INTERVIEW - Saarkoth (UK's Black Metal) // by Christina L.

On the occasion of Saarkoth 's latest EP release Follow The Cult, Christina conducted an interview for a deeper get-to-know with the guys. 

Saarkoth formed in 2016 when Lewis Baker and Ellis Arnott decided to start a studio only atmospheric black metal project. They soon recruited Asa Jones to cover bass duties as well as half of the vocal responsibilities. This addition to the lineup helped Saarkoth to become a live band.

A demo was released in 2017 which was soon followed up by a CD Single release of 'The Wanderer' and, finally, the debut album Jera which released on the 21st of September 2018 through MSH Music Group

Hello! Let me just say, it is a pleasure contacting this interview. Please tell us about the band, how did you come about and what inspired its name.

Saarkoth started in 2017 when Lewis and I, who had gone to college together and were now in University together, had begun to get into Black metal. We had both recently starting to discover the world of one man projects and we both found ourselves interested in having a go at our own. Though, once we found out that both of us wanted to do the same thing, we decided to go at it together and thus Saarkoth was formed. 

The name, however, is an slightly modified version of a character in World of Warcraff, as we were both playing it the night we decided on the name and had been brainstorming ideas. We saw this character and said “That sounds cool.”, then added the extra a into it to make it even more “black metal".


You released a Demo in 2017 “and a Single “The Wanderer” a year later as a forerunner for the full length album titled “Jera”. How did the public receive this wonderful melodic black sound? 

We were getting decent reviews from the start. GBHBL, who we have since become very good friends with, rated the demo a 10/10 and other sites were giving us positive reviews too. The Wanderer was also well received, with people enjoying the bonus track ‘Memories of You’, which we occasionally get told is a favourite by people. 

When Jera came out the reviews stayed positive, there was some criticism with regards to the production, but almost all of the reviews we had were positive.

################

#### Work instructions
[A] Does each statement agree with the Saarkoth interview? (i) Saarkoth began as a studio-only project. (ii) GBHBL gave the demo a rating of 8/10. (iii) The reviews of Jera included no criticism at all.
[B] Can you reproduce the part of the Saarkoth interview that opens with the words containing "Saarkoth started in" and closes with "Saarkoth was formed.", keeping every word and mark the same?

#### Information shown
################

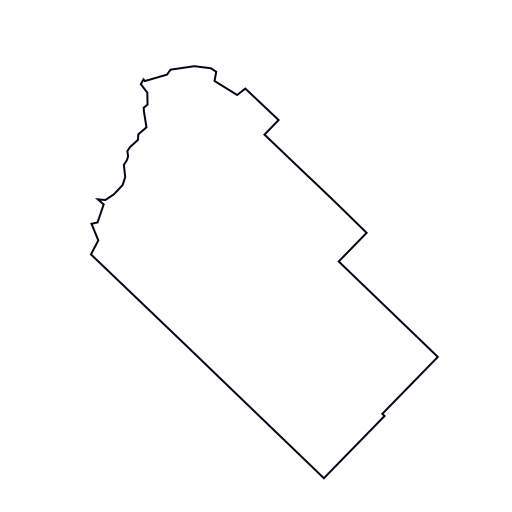 the district of Stearns, Minnesota, United States of America, rotated 224°
{"feature_id": "52423323B14024513602917", "entity_name": "Stearns", "entity_type": "district", "adm_level": 2, "iso_a3": "USA", "parent_name": "United States of America", "parent_adm1": "Minnesota", "projection": "robinson", "projection_center": [-94.368, 45.529], "detail": "fine", "context": "isolated", "style": "outline", "palette": "ink", "viewbox_px": 512, "rotation_deg": 224, "n_neighbors": 0, "source": "geoboundaries", "source_scale": "gbopen_adm2", "svg_char_len": 748}
<svg xmlns="http://www.w3.org/2000/svg" viewBox="0 0 512 512"><g transform="rotate(224 256 256)"><path d="M52.8,143.3L52.8,150.0L52.4,230.2L55.5,230.2L55.1,309.7L192.7,309.5L192.5,349.5L238.4,349.8L269.5,349.6L277.5,349.5L334.2,349.2L334.2,369.5L380.0,369.0L381.4,358.7L407.4,353.1L412.6,360.9L418.9,359.7L432.2,349.7L446.9,330.7L446.0,324.7L457.5,304.6L459.6,304.9L458.2,299.6L447.7,298.0L439.2,289.6L439.8,284.7L437.0,282.1L424.2,272.5L425.2,261.8L421.6,257.6L422.3,246.8L421.4,242.1L417.2,238.8L415.5,235.4L414.3,229.7L404.9,221.9L401.2,214.3L401.1,201.4L403.3,191.6L409.1,186.9L401.4,187.3L393.3,170.1L396.7,164.9L380.3,157.7L375.8,142.5L285.9,142.9L237.3,143.1L191.5,143.1L52.8,143.3Z" fill="none" stroke="#020617" stroke-width="2"/></g></svg>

################

#### Results of the tasks
[A]
(i) Yes: "decided to start a studio only atmospheric black metal project"
(ii) No: "rated the demo a 10/10"
(iii) No: "there was some criticism with regards to the production"

[B]
Saarkoth started in 2017 when Lewis and I, who had gone to college together and were now in University together, had begun to get into Black metal. We had both recently starting to discover the world of one man projects and we both found ourselves interested in having a go at our own. Though, once we found out that both of us wanted to do the same thing, we decided to go at it together and thus Saarkoth was formed.